▶ CONSIGNES DE TRAVAIL
Reproduisez fidèlement le passage du texte sur l'accompagnement des personnes mourantes, en commençant par « S’accorder des moments » et en terminant par « vomissements, de contre-indication). ».

▶ TEXTE EXTRAIT
☆ ☆ ☆ ☆ ☆
Si vous avez vraiment de la peine, serait-ce perdre la face au niveau professionnel que de pleurer avec moi ? En tête-à-tête ? Dans ce cas la mort serait moins dure à vivre… à l’hôpital, si j’étais entourée d’amis.

 

Anonyme. Tiré d‘Aimer et Servir sept 88

 

 

CONSEILS PRATIQUES

 

 

A EVITER

   CONSEILLÉ

Visite en foule chez la personne mourante

1 -2 personnes suffisent, mais se relayer si possible.

Lumière crue au-dessus du lit.  

Lumière tamisée, éclairage indirect ; éteindre le plafonnier.

Rester à deux mètres de la personne mourante, s’asseoir sur son lit.    

S’approcher, se mettre à son niveau ; s’asseoir sur une chaise à côté du lit.

Lui faire tourner la tête.

Se placer dans son champ visuel.

Lui broyer la main, bouger un bras perfusé. 

Toucher avec précaution la main libre, la maintenir.

Presser trop fort le front.

Poser délicatement une main fraîche, un linge humide.

Déplacer la personne, même si elle le demande. 

Proposer votre aide au personnel, surveiller la perfusion et avertir à temps.

Parler très fort, mais aussi chuchoter.

Un malade couché est très sensible au bruit ; une personne mourante entend jusqu’à la fin.

Poser des questions agressives au personnel.  

Lui faire confiance, lui donner un mot gentil, lui dire merci.

Parler du malade aux soignants devant lui, même comateux. 

S’arranger pour dialoguer avec eux ailleurs.

Rester pendant la visite du médecin ou pendant les soins. 

Bon prétexte pour sortir et le questionner après la visite.

Insister si le médecin est pressé.  

Demander un rendez-vous pour dialoguer avec lui ;

Parler beaucoup, faire de longues phrases, attendre des réponses de la personne mourante.    

Ecouter et observer, s’exprimer en courtes phrases, poser des questions simples auxquelles le malade peut répondre par oui/non ou par un geste.

Des compliments mensongers tel que « tu vas très bien ». 

Etre vrai, mais avec tact et douceur.

Se vexer si la personne mourante ne réagit pas à nos propos. 

Se souvenir qu’elle est lasse, peut-être dans l’incapacité de répondre, qu’elle a besoin de votre présence, de compréhension, d’être encouragée.

Laisser éclater son chagrin ou sa tension nerveuse devant le malade. 

S’accorder des moments de répit, de repos.

Penser à soi, à sa propre peine.  

Etre là pour la personne mourante.

Donner à manger (danger de vomissements, de contre-indication).

Avec accord, éventuellement apporter ce que la personne aimait, être présent aux repas, donner peu à la fois, laisser du temps au malade, ne pas le forcer à manger.

Donner à boire (danger d’étouffement, contrôle de la diurèse). 

Avec accord, donner souvent de petites gorgées.

Mouiller les lèvres (gerçures).

 Les enduire avec une bonne crème.

S’affoler devant une personne agitée.

Rester calme, essayer de rassurer.
☆ ☆ ☆ ☆ ☆
▶ DONNÉES ENREGISTRÉES
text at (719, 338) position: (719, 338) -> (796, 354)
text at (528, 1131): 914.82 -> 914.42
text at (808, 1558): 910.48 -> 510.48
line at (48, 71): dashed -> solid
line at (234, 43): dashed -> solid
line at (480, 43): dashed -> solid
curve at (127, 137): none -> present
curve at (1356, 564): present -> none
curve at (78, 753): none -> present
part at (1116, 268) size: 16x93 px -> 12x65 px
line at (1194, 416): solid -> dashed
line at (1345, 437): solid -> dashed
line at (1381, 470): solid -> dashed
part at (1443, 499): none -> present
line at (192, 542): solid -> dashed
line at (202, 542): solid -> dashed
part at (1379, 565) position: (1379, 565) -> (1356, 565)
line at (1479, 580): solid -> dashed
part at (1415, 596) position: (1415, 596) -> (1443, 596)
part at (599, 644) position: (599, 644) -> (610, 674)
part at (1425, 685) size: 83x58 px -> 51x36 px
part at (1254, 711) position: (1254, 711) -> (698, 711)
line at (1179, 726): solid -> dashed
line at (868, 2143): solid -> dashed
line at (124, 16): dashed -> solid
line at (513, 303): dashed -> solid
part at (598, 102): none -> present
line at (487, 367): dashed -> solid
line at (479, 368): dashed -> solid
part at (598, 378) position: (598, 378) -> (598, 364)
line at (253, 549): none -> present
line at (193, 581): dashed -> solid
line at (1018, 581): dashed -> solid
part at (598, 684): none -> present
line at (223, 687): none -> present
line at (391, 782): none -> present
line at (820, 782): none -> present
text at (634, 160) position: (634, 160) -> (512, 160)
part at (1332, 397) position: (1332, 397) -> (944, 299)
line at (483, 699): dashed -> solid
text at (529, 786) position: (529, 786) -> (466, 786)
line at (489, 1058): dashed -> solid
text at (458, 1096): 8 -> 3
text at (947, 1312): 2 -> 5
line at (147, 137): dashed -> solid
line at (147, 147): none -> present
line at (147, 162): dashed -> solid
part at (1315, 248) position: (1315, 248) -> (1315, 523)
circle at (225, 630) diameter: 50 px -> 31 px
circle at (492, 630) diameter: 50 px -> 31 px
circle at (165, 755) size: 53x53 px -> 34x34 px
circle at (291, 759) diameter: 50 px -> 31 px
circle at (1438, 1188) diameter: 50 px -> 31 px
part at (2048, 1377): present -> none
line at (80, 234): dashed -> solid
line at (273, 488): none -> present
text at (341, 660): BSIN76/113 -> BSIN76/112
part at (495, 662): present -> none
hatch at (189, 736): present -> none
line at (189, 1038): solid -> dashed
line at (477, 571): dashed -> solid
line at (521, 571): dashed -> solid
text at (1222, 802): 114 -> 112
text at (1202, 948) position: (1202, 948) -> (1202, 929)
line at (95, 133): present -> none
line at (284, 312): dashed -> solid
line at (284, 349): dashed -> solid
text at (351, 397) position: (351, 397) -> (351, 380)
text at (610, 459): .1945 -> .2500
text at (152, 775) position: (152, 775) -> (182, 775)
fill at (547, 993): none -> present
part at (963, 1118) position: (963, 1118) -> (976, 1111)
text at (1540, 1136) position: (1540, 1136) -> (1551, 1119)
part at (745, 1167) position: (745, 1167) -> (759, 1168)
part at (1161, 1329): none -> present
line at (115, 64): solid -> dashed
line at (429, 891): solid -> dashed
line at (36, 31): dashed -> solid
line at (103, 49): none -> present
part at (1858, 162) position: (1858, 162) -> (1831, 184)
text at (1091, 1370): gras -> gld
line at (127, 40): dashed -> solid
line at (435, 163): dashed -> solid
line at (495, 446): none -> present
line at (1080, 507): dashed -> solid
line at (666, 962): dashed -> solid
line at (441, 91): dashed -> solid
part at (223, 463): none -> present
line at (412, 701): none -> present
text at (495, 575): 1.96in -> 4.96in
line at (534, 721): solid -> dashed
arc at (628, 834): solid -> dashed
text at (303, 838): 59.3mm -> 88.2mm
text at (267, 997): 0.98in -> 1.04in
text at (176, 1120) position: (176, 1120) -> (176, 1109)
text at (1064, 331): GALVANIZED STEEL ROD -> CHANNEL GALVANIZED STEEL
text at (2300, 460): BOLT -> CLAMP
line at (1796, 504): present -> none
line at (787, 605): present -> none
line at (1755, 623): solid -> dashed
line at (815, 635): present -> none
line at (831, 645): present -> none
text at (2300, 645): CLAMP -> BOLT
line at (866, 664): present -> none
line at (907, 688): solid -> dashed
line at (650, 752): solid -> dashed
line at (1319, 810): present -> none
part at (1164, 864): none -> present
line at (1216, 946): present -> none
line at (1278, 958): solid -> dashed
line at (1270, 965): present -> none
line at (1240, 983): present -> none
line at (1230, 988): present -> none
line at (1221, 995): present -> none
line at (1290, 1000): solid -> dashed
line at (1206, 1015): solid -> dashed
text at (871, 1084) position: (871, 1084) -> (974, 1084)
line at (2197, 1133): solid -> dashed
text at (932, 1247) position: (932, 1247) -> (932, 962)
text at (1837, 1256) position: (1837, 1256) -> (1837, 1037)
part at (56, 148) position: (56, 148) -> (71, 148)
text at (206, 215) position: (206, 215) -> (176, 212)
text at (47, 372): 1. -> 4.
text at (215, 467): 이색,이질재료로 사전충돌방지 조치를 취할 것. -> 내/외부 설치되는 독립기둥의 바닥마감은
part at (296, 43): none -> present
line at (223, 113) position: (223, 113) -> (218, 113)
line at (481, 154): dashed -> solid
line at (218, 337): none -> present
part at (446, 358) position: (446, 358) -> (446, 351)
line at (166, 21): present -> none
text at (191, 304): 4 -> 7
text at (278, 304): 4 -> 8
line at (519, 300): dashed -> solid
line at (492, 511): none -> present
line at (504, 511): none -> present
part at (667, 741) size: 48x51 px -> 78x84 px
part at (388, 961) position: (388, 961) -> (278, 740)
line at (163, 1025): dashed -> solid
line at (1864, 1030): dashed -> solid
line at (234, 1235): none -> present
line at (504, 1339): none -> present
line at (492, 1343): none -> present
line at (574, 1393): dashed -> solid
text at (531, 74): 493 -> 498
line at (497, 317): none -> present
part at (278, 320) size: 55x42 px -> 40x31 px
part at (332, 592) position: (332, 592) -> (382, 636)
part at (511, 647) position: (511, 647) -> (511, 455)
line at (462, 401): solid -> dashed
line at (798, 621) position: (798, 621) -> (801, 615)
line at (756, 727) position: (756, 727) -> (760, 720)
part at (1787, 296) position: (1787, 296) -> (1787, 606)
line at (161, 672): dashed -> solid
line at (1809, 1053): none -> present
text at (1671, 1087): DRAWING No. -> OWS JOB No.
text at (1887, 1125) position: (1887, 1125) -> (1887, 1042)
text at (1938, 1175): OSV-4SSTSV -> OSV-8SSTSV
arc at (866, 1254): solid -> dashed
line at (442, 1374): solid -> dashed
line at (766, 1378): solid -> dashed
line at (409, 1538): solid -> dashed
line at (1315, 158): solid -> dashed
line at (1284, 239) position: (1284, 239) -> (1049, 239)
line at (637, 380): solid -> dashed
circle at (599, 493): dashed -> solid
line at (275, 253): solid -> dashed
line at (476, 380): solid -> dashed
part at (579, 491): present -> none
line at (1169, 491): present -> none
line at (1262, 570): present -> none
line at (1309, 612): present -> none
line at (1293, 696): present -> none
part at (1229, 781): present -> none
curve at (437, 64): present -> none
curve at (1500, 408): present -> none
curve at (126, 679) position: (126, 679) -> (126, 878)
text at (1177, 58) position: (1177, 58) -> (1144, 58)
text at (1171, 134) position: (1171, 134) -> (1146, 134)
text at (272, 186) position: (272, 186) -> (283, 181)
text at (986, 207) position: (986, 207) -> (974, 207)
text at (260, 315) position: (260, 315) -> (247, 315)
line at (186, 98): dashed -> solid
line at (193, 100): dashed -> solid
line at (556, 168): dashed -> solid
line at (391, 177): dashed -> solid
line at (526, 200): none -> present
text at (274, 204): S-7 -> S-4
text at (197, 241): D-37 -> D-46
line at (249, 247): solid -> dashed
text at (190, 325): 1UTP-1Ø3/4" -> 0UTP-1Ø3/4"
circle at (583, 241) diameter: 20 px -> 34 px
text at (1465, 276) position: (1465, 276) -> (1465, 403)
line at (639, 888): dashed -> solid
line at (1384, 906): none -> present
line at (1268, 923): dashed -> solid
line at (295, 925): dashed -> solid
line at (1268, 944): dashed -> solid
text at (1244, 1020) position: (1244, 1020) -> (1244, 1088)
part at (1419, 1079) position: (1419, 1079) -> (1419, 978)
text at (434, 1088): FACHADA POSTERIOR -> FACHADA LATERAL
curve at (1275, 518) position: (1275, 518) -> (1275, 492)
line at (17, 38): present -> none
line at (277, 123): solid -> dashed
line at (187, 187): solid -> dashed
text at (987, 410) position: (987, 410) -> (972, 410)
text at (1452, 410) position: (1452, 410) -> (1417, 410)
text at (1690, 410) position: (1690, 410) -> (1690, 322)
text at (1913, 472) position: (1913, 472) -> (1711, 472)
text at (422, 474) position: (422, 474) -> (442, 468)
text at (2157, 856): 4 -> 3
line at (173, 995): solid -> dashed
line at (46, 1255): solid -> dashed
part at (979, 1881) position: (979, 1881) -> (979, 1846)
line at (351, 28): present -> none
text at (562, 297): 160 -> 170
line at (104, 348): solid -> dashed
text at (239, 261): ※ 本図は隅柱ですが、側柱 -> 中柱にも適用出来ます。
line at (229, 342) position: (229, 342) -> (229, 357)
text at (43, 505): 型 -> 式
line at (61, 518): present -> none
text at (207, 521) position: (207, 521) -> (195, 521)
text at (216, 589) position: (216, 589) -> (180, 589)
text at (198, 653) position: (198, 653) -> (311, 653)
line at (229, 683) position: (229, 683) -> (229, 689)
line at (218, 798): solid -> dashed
☆ ☆ ☆ ☆ ☆
▶ RÉPONSE ATTENDUE
S’accorder des moments de répit, de repos.

Penser à soi, à sa propre peine.  

Etre là pour la personne mourante.

Donner à manger (danger de vomissements, de contre-indication).